Il discorso di Caterina fu così convincente che il Pontefice, ammirato della forza della sua fede, esclamò rivolto ai cardinali: «Vedete, o fratelli, quanto davanti al Signore ci troviamo degni di essere ripresi dei nostri timori. Questa donnicciola ci confonde. La chiamo donnicciola non per disprezzo, ma per indicare il sesso a cui appartiene, che di per sé è debole, e per il nostro incoraggiamento. Per natura, lei dovrebbe temere anche quando noi ci sentissimo ben sicuri, invece siamo noi che temiamo e lei no; anzi ci dà coraggio con le sue persuasioni». L'importanza della fede nella vita di Caterina è ben scolpita nella lode che la stessa santa scrive al termine della sua principale opera, Dialogo della Divina Provvidenza: «Nel lume della fede acquisto la sapienza, nella sapienza del Verbo del tuo Figliuolo; nel lume della fede so' forte, costante e perseverante; nel lume della fede spero: esso non mi lasci venire meno nel cammino. Questo lume m'insegna la via e sanza questo lume andrei in tenebre: perciò ti chiesi, Padre Eterno, che tu m'allumasti del lume della santa fede».
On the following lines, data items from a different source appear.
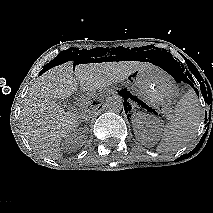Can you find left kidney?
Returning a JSON list of instances; mask_svg holds the SVG:
<instances>
[{"label": "left kidney", "instance_id": "5707ae66", "mask_svg": "<svg viewBox=\"0 0 213 213\" xmlns=\"http://www.w3.org/2000/svg\"><path fill=\"white\" fill-rule=\"evenodd\" d=\"M162 123L158 118L150 114L135 113L132 125L135 134L142 142H150L161 131Z\"/></svg>", "mask_w": 213, "mask_h": 213}]
</instances>
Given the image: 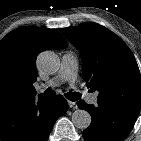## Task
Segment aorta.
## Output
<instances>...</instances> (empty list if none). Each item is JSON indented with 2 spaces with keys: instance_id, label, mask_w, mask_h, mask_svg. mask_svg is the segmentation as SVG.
I'll list each match as a JSON object with an SVG mask.
<instances>
[{
  "instance_id": "aorta-1",
  "label": "aorta",
  "mask_w": 141,
  "mask_h": 141,
  "mask_svg": "<svg viewBox=\"0 0 141 141\" xmlns=\"http://www.w3.org/2000/svg\"><path fill=\"white\" fill-rule=\"evenodd\" d=\"M37 66L39 70L47 74H53L58 71L60 60L53 51H43L37 57ZM72 122L75 127L84 130L90 126L91 116L87 111L77 109L72 114Z\"/></svg>"
}]
</instances>
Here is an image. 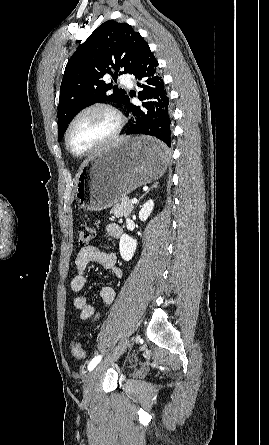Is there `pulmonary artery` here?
I'll return each instance as SVG.
<instances>
[{
    "label": "pulmonary artery",
    "mask_w": 269,
    "mask_h": 445,
    "mask_svg": "<svg viewBox=\"0 0 269 445\" xmlns=\"http://www.w3.org/2000/svg\"><path fill=\"white\" fill-rule=\"evenodd\" d=\"M120 82H121L122 84L127 85V86H131V85H132V81H131V79L129 78V76H127V75H122V76H120Z\"/></svg>",
    "instance_id": "1"
}]
</instances>
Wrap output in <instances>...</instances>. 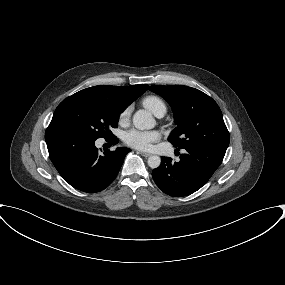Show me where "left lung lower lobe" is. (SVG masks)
I'll return each mask as SVG.
<instances>
[{
	"mask_svg": "<svg viewBox=\"0 0 285 285\" xmlns=\"http://www.w3.org/2000/svg\"><path fill=\"white\" fill-rule=\"evenodd\" d=\"M185 150L179 162L161 157V165L152 172L156 185L170 196H186L199 190L220 166L226 153L225 149L205 146Z\"/></svg>",
	"mask_w": 285,
	"mask_h": 285,
	"instance_id": "0a47b994",
	"label": "left lung lower lobe"
}]
</instances>
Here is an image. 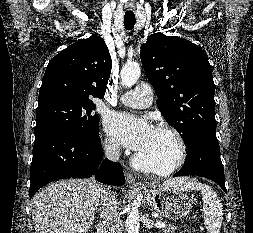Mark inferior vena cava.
Returning a JSON list of instances; mask_svg holds the SVG:
<instances>
[{"mask_svg": "<svg viewBox=\"0 0 253 233\" xmlns=\"http://www.w3.org/2000/svg\"><path fill=\"white\" fill-rule=\"evenodd\" d=\"M105 156L112 160L118 161L120 155L119 144L115 141H110L104 147ZM102 204L103 222L99 226V231L104 233H122L121 215L115 194L110 188H103L100 194Z\"/></svg>", "mask_w": 253, "mask_h": 233, "instance_id": "obj_1", "label": "inferior vena cava"}]
</instances>
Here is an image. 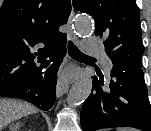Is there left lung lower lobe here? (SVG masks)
Listing matches in <instances>:
<instances>
[{
  "label": "left lung lower lobe",
  "instance_id": "obj_1",
  "mask_svg": "<svg viewBox=\"0 0 151 131\" xmlns=\"http://www.w3.org/2000/svg\"><path fill=\"white\" fill-rule=\"evenodd\" d=\"M93 76V89L81 111L83 131L112 127H134L151 131V105L141 68H114L111 79Z\"/></svg>",
  "mask_w": 151,
  "mask_h": 131
}]
</instances>
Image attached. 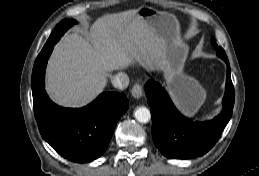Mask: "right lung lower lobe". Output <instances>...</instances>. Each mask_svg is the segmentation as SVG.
Wrapping results in <instances>:
<instances>
[{
	"label": "right lung lower lobe",
	"mask_w": 259,
	"mask_h": 176,
	"mask_svg": "<svg viewBox=\"0 0 259 176\" xmlns=\"http://www.w3.org/2000/svg\"><path fill=\"white\" fill-rule=\"evenodd\" d=\"M60 39V38H59ZM58 40L45 44L32 72L34 114L42 137L64 158L86 163L107 149L115 126L128 109L124 93L105 92L80 109L62 108L45 92L47 60Z\"/></svg>",
	"instance_id": "1"
}]
</instances>
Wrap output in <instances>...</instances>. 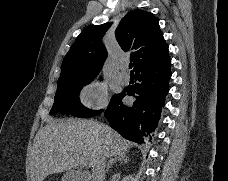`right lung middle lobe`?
Here are the masks:
<instances>
[{"mask_svg": "<svg viewBox=\"0 0 228 181\" xmlns=\"http://www.w3.org/2000/svg\"><path fill=\"white\" fill-rule=\"evenodd\" d=\"M92 80L93 79L70 81L58 84L54 104L50 114L61 112L79 118H90L100 114L102 110H90L84 107L79 100V91ZM118 96L119 94L114 95L110 104L115 101Z\"/></svg>", "mask_w": 228, "mask_h": 181, "instance_id": "dd1d6c3e", "label": "right lung middle lobe"}]
</instances>
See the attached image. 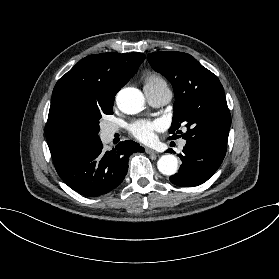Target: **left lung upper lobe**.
<instances>
[{
    "instance_id": "left-lung-upper-lobe-1",
    "label": "left lung upper lobe",
    "mask_w": 279,
    "mask_h": 279,
    "mask_svg": "<svg viewBox=\"0 0 279 279\" xmlns=\"http://www.w3.org/2000/svg\"><path fill=\"white\" fill-rule=\"evenodd\" d=\"M147 59L174 90L170 139L180 137L176 134L185 126L186 132L181 135L185 140L211 139L227 144L231 115L217 76L187 53L154 52Z\"/></svg>"
}]
</instances>
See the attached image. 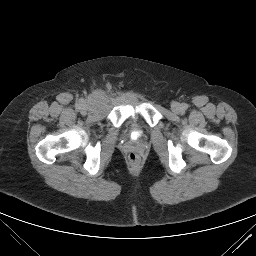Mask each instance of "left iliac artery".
<instances>
[{
	"mask_svg": "<svg viewBox=\"0 0 256 256\" xmlns=\"http://www.w3.org/2000/svg\"><path fill=\"white\" fill-rule=\"evenodd\" d=\"M187 108H188V105L186 103H183L182 104V110H187Z\"/></svg>",
	"mask_w": 256,
	"mask_h": 256,
	"instance_id": "obj_1",
	"label": "left iliac artery"
}]
</instances>
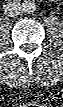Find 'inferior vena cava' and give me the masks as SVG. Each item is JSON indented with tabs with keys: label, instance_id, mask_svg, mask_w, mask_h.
<instances>
[{
	"label": "inferior vena cava",
	"instance_id": "obj_1",
	"mask_svg": "<svg viewBox=\"0 0 63 107\" xmlns=\"http://www.w3.org/2000/svg\"><path fill=\"white\" fill-rule=\"evenodd\" d=\"M21 9H22L21 4L15 0L7 2L6 5L4 6L5 14L10 17L19 15Z\"/></svg>",
	"mask_w": 63,
	"mask_h": 107
}]
</instances>
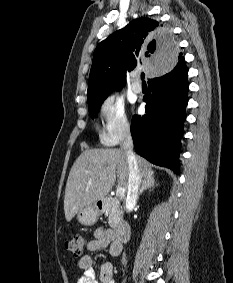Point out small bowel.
Returning a JSON list of instances; mask_svg holds the SVG:
<instances>
[{
    "instance_id": "obj_1",
    "label": "small bowel",
    "mask_w": 233,
    "mask_h": 283,
    "mask_svg": "<svg viewBox=\"0 0 233 283\" xmlns=\"http://www.w3.org/2000/svg\"><path fill=\"white\" fill-rule=\"evenodd\" d=\"M104 248H109L112 256H117L120 251H117L114 244V232L111 230L98 228L93 233V239L87 243L89 251H99ZM79 267L83 270V274L78 279L77 283H115L113 278V266L111 263H104L99 272V279H96L93 268V259L85 255L79 259Z\"/></svg>"
}]
</instances>
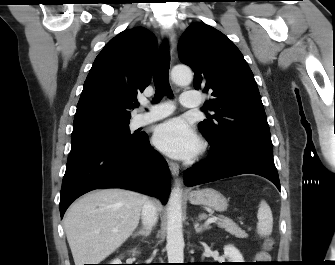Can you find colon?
I'll list each match as a JSON object with an SVG mask.
<instances>
[{"instance_id":"obj_1","label":"colon","mask_w":335,"mask_h":265,"mask_svg":"<svg viewBox=\"0 0 335 265\" xmlns=\"http://www.w3.org/2000/svg\"><path fill=\"white\" fill-rule=\"evenodd\" d=\"M272 246V243L270 240H267L264 244H263V248L262 250L258 253V260L261 261V262H265V261H268L269 259V255H268V251L270 250Z\"/></svg>"}]
</instances>
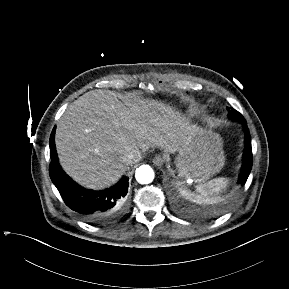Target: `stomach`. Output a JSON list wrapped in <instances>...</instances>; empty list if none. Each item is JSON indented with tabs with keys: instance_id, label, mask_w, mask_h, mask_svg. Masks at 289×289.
Listing matches in <instances>:
<instances>
[{
	"instance_id": "1",
	"label": "stomach",
	"mask_w": 289,
	"mask_h": 289,
	"mask_svg": "<svg viewBox=\"0 0 289 289\" xmlns=\"http://www.w3.org/2000/svg\"><path fill=\"white\" fill-rule=\"evenodd\" d=\"M222 144L217 133L193 127L178 150L175 162L179 173L202 180L218 173L225 163Z\"/></svg>"
}]
</instances>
(©L'Osservatore Romano 29 aprile 2012)
Auguri a chi porta questo bellissimo nome :-)
R.
2 commenti:
^__^ grazie grazie!!! qui in casa siamo in due ^__^
http://www.gloria.tv/?media=282358
Più che un commento, si tratta di una precisazione: s. Caterina è la seconda donna proclamata dottore della Chiesa (il 4 ottobre 1970); la prima è s. Teresa d'Avila (27 settembre 1970)... Buon lavoro!